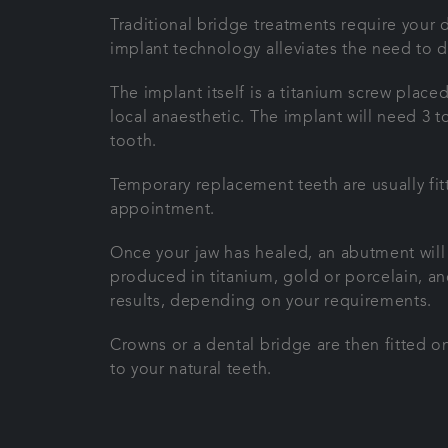
Traditional bridge treatments require your d
implant technology alleviates the need to 
The implant itself is a titanium screw place
local anaesthetic. The implant will need 3 
tooth.
Temporary replacement teeth are usually fitt
appointment.
Once your jaw has healed, an abutment will
produced in titanium, gold or porcelain, and
results, depending on your requirements.
Crowns or a dental bridge are then fitted on
to your natural teeth.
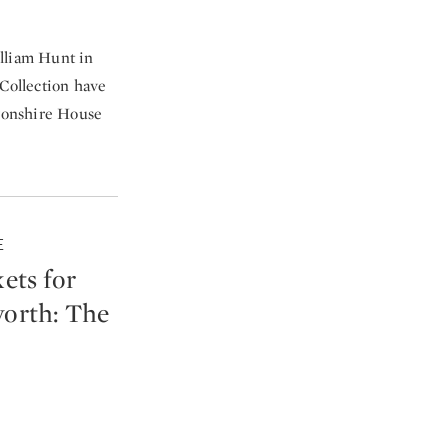
William Hunt in
 Collection have
vonshire House
E
ets for
worth: The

_ _ _

(Required work): Copy out the entries above in full and exactly, skipping every picture.

(Reply to the task):
Traditional bridge treatments require your d
implant technology alleviates the need to 
The implant itself is a titanium screw place
local anaesthetic. The implant will need 3 
tooth.
Temporary replacement teeth are usually fitt
appointment.
Once your jaw has healed, an abutment will
produced in titanium, gold or porcelain, and
results, depending on your requirements.
Crowns or a dental bridge are then fitted on
to your natural teeth.
William Hunt in
 Collection have
vonshire House
E
ets for
worth: The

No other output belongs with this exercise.